Future of σπένδω?

Does anyone know why the nu drops out with the future of σπένδω?
I know that dentals drop out, but I am having a difficult time understanding the explanation of Introduction to Attic Greek on page 149 referring to stems that end in a nasal or liquid. I know it says that the intervocalic sigma drops out and that the remaining vowels suffer contraction, but nothing is said about the nu. Perhaps it is just one of those irregular things?

*σπενδσω > *σπενσω > σπεισω with compensatory lengthening of ε to ει.

σπένδω is irregular. See p. 391 of Appendix B.

The principal parts are : σπένδω, σπείσω, ἔσπεισα, — , ἔσπεισμαι, —

Note what Mastronade says on p. 147.

‘Formation of the Future Stem. The safest way to recognize or to be able to form the future of a given verb is to know the principal parts of the verb. But it is also useful to know some of the basic patterns involved in the formation of the future stem, as this helps in learning principal parts and in interpreting future forms you come across for the first time in reading. The future stem is commonly formed by the addition of sigma to a simple form of the verb stem. (The verb stem is not always obvious from the present indicative, or first principal part: for further discussion, see Appendix B.)

σπένδω does not end in “ν” but “δ”. But you can see that the stem is in fact “σπεί-“.

Why did you ask about this verb in particular?

□ □ □ □ □

SHORT EXERCISE A
Please copy the passage from the thread on the future of σπένδω, starting with "I know that" and going on through "of ε to ει.".
SHORT EXERCISE B
Write what comes next in the thread on the future of σπένδω, beginning after its final sentence.

DATASET EXCERPT
□ □ □ □ □

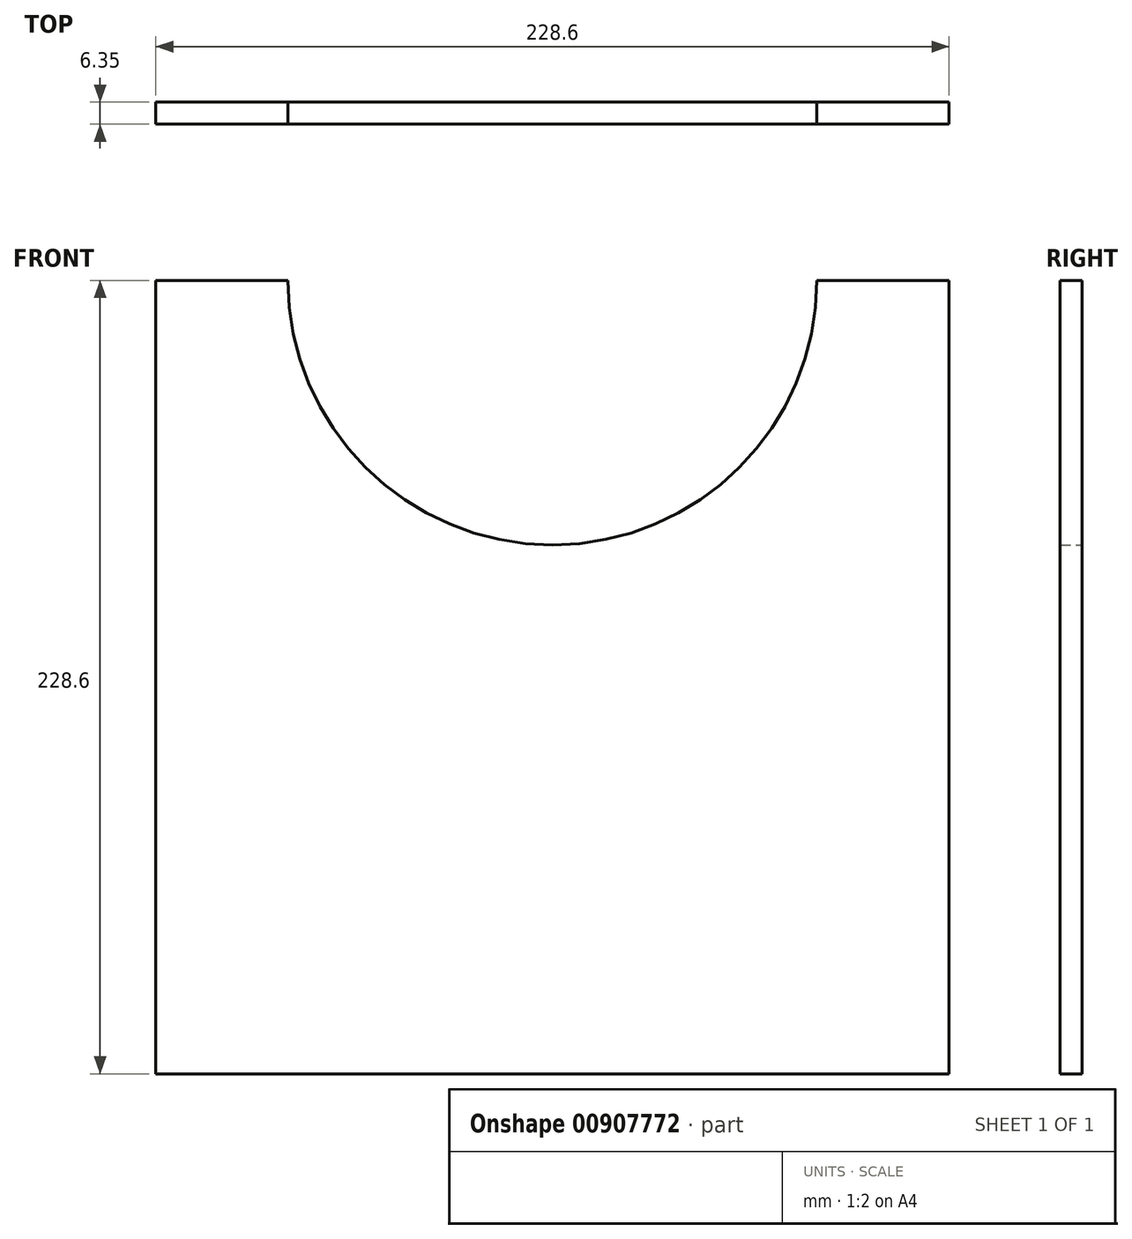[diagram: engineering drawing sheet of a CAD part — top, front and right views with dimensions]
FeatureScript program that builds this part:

□ □ □ □ □

FINAL RESULT A
I know that dentals drop out, but I am having a difficult time understanding the explanation of Introduction to Attic Greek on page 149 referring to stems that end in a nasal or liquid. I know it says that the intervocalic sigma drops out and that the remaining vowels suffer contraction, but nothing is said about the nu. Perhaps it is just one of those irregular things?

*σπενδσω > *σπενσω > σπεισω with compensatory lengthening of ε to ει.

FINAL RESULT B
The verb was in the exercises.

Not really true, and you will be confused if you think of it like this. The cognates are from -νδ- version, in Greek and out, (σπονδή, spondeo, etc.). Nothing is built on σπει-. The present stem is eroded in the future and aorist by the σ, as Hylander says.

Thank you Joel for your post. I am not confused but I think you are confusing the OP.

Hylander helpfully explained how the non-existent form σπενδσω becomes σπεισω. Whether Lukas understood the significance of "" is a matter for him.

What I had to say comes from Mastronade’s textbook which the OP is using.

it is true that ντ, νδ, νθ when they occur before σ in inflections, are always dropped and the preceding vowel is lengthened (thus Goodwin 79.). This is a complication which M. clearly thought a little complex for beginners which is why he describes the verb as irregular.

No, it’s the use of the term “verb stem” to describe it that was incorrect. Stem does not mean “the bit of a word that gets attached to endings.” It’s the part of a word that gets inflected.

Your quote about the verb stem not always being obvious from the present applies to a verb like τιθημι, perhaps, but not here.

Really, this thread would have been better off if it had been left at Hylander’s contribution.

At the risk of making this thread even longer I cross posted with Hylander so hadn’t seen what he had said.

Hi Lukas.

You asked,

Does anyone know why the nu drops out with the future of σπένδω?

Here’s the problem, I think: The premise of your question is incorrect. The ν does not drop out, the combination νδ does, for reasons of euphony. See the Smyth grammar §100 (Seneca cites this as §79 of Goodwin’s Greek Grammar - both Smyth and Goodwin are available online), and note (1) this rule of euphony applies to nouns (e.g., παντ-σι > πᾶσι) as well as to verbs, and (2) σπενδ-σω > σπείσω is given as one of the verb examples.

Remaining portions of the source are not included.